* _Work required_
Locate every one of the rows below that contains the word "avere", with case counting, and copy each such row in full.
#### Information provided ####
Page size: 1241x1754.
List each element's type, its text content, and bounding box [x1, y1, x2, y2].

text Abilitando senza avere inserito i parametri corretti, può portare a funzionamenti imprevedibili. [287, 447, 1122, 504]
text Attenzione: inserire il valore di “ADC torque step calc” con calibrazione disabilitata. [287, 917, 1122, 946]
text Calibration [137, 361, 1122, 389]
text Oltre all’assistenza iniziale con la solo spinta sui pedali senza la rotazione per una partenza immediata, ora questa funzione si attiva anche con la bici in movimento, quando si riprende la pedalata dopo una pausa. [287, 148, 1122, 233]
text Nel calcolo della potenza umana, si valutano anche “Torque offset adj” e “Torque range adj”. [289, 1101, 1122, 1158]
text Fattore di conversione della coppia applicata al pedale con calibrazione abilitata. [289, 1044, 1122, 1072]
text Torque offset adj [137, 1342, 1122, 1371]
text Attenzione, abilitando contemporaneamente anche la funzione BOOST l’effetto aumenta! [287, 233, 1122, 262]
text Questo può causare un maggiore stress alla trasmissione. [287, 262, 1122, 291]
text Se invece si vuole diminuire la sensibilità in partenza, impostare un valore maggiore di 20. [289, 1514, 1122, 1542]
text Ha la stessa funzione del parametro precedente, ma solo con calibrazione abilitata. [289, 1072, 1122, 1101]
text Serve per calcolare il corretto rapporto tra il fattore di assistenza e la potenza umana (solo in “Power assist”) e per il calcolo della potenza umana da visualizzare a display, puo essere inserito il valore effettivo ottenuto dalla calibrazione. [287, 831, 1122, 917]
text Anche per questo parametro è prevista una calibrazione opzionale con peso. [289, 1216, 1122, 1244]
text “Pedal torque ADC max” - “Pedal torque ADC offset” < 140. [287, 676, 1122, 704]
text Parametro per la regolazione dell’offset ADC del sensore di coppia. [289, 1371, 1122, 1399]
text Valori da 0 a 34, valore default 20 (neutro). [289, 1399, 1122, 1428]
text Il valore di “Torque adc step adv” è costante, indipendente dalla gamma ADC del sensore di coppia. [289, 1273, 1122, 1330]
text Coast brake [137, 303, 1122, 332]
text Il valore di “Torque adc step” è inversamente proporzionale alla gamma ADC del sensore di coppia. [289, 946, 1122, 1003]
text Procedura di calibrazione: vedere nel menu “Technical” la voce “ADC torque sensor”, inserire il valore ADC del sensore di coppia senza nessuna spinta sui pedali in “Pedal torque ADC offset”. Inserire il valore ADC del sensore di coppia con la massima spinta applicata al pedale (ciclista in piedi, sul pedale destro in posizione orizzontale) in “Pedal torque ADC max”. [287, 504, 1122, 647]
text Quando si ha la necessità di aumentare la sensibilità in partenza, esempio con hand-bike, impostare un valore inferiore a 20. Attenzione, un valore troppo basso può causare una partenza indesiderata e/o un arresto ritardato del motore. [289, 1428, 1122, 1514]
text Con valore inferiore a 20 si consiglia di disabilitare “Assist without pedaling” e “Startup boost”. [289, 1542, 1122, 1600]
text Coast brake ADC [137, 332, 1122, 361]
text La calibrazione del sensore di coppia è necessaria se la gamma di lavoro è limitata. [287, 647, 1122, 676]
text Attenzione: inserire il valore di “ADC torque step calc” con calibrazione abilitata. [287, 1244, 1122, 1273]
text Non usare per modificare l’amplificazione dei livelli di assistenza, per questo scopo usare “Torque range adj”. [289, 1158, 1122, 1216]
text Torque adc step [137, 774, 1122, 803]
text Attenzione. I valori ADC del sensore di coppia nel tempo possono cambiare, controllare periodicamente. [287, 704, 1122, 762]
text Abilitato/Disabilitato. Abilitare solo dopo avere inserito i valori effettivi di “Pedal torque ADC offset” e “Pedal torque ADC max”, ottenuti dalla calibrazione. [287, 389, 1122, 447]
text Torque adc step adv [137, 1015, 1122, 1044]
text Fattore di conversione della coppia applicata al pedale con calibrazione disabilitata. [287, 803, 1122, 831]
####
* _Response_
text Abilitando senza avere inserito i parametri corretti, può portare a funzionamenti imprevedibili. [287, 447, 1122, 504]
text Abilitato/Disabilitato. Abilitare solo dopo avere inserito i valori effettivi di “Pedal torque ADC offset” e “Pedal torque ADC max”, ottenuti dalla calibrazione. [287, 389, 1122, 447]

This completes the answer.